On the flip side, TCS was down by 0.30% and Infosys was down by 0.05% were the only losers on the Sensex.

Meanwhile, sharp rise in the prices of petrol, diesel and liquefied petroleum gas (LPG) cylinders can be expected after the conclusion of the Assembly polls in the five States. With the volatile international crude oil prices exerting pressure on the oil companies’ balance sheets, the government may be forced to hike prices before the start of the parliament session on March 12.

Tensions between the United States and Iran coupled with latest European Union sanctions against Tehran have ignited the crude oil markets worldwide.
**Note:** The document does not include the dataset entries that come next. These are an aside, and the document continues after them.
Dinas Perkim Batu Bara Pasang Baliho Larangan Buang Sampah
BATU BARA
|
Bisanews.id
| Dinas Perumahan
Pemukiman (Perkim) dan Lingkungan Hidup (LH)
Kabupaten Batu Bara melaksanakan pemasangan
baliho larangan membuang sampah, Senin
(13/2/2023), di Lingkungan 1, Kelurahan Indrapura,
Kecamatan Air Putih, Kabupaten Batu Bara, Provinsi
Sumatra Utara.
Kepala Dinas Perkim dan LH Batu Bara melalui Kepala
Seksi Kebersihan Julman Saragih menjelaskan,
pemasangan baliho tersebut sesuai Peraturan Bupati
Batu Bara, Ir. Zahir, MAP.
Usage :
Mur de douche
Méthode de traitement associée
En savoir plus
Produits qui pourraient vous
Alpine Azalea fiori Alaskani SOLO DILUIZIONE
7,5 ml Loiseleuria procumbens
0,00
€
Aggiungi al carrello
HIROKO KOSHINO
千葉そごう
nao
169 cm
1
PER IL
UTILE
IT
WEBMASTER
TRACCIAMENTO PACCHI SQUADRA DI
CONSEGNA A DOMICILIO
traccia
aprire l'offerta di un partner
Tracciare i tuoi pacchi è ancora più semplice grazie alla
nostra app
The Indian crude oil basket touched a new high of $123 per barrel on February 27. However, the Oil Marketing Companies (OMC) has not been able to revise prices due to the crucial assembly elections in states such as Uttar Pradesh, Punjab and Uttarakhand.

Even though petrol prices were deregulated by the government in June 2011, any change in them has to be approved by the EGoM. The prices, which are supposed to be recalibrated every fortnight, haven’t been changed since December 01, 2011 keeping in view the assembly elections.

The oil industry claims to have lost about Rs 900 crore since the last revision. Besides petrol, State-owned oil firms are losing Rs 12.77 per litre on diesel, Rs 30.21 a litre on kerosene and Rs 378 per 14.2-kg domestic LPG cylinder. Indian Oil Corp., Bharat Petroleum and Hindustan Petroleum are losing over Rs 410 crore a day on sale of diesel, domestic LPG and kerosene.

With the government’s subsidy bill threatening to go out of control and the OMCs suffering huge losses, pressure is mounting on the government to bring in a sharp hike in prices of petrol, diesel and LPG. If it comes through, the hike in petrol prices is expected to be around Rs 4 per litre, as per government officials. Cooking gas prices too could go up by Rs 70 per cylinder and diesel by about Rs 5 per litre.

The S&P CNX Nifty opened at 5,424.95; about 29 points higher compared to its previous closing of 5,375.50, and has touched a high and a low of 5,458.80 and 5,424.50 respectively.

The index is currently trading at 5,441.45, higher by 65.95 points or 1.23%. There were 48 stocks advancing against just 2 declines on the index.

The top gainers of the Nifty were ONGC up by 4.09%, SAIL up by 3.76%, BHEL up by 3.39%, JP Associates up by 3.20% and RPower up by 3.04%.

On the flip side, TCS down by 0.23% and Cairn down by 0.20% were the only losers on the index.

Most of the Asian equity indices were trading in the green; Hang Seng was up 112.63 points or 0.52% to 21,681.36, Jakarta Composite was up 50.73 points or 1.30% to 3,954.28, KLSE Composite was up 12.01 points or 0.77% to 1,568.74, Nikkei 225 was up 103.69 points or 1.07% to 9,826.21, Straits Times was up 22.05 points or 0.74% to 2,991.78, Seoul Composite was up 27.49 points or 1.37% to 2,031.18 and Taiwan Weighted was up by 135.20 points or 1.70% to 8,094.54. 

On the flip side, Shanghai Composite was down by 14.51 points or 0.59% to 2,437.35.